Feelings are pretty little liars cooked up by my perceptions getting way too much screen time replaying episodes of my past. Feelings will lead me astray every time. I can love something I should hate, I could hate something I should love. I will build attachments to things that are not good for me and struggle like a shackled, wing-clipped, bird thinking I am flying free simply because I have a view of the sky. I have been advised of the trap of my emotions; my thoughts and feelings are in cahoots. My responses to the things that have happened to me and around me birthed perceptions that claimed real estate in my mind. These thoughts and perceptions multiply over time as I play them out in the form of habits. Bottom line, I can never trust my feelings. This is a culmination of some messages I have gotten from a couple of different sources over the past year, and I object.

My feelings are part of my being. To go at this from a religious standpoint, one of the most commonly referenced hardline statements in the Bible acknowledges this fact.  I am encouraged to utilize this part of me to worship God, interact with others, and move forward in life. My feelings are not a thing to be put away because “they make me do bad things.” They are not gremlins waiting for water. I agree that I need to direct them with intention and balance them with wisdom. However, that is only possible when I am acknowledging them as a key part of who I am, and daily working out bending them in the right direction.

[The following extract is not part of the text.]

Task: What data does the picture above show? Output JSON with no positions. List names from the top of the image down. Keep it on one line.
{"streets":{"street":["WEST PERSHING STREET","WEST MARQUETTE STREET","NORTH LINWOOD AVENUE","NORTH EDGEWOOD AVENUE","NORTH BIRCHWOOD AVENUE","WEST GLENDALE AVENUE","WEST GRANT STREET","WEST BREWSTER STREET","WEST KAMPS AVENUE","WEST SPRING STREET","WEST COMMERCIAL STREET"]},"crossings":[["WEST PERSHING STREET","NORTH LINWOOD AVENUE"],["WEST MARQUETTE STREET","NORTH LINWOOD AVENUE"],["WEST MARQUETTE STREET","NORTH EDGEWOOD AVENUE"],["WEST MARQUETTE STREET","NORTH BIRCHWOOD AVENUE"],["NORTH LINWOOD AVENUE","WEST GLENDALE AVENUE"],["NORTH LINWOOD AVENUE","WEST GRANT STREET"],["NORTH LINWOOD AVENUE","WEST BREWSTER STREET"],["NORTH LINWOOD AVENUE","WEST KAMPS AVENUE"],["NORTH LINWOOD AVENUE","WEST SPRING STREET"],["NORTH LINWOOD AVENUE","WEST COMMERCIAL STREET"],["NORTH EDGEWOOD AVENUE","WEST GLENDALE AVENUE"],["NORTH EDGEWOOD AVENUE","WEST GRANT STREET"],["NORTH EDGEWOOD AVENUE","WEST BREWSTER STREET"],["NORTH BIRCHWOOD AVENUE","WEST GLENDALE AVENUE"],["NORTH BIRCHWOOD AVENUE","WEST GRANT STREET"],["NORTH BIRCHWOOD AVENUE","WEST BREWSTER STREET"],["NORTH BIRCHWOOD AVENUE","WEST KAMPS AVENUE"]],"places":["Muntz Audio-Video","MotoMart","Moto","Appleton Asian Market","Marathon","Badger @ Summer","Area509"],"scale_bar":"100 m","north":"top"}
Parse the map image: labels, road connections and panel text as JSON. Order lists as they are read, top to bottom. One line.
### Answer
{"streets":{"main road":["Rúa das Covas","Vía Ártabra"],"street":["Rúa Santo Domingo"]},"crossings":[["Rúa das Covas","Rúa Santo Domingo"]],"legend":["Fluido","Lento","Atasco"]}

Perhaps it is easier for me to object as a sensitive and emotional person. It will be said that I am protecting the beast within, dressing it up, being of the world, or that I am misinformed and immature. Ironically, I am tempted to feel indifferent about those judgments. However, if that was the response I chose to settle on I would not be writing about it. If I adopted the idea that my feelings were to be vanquished, well…I wouldn’t be a writer at all.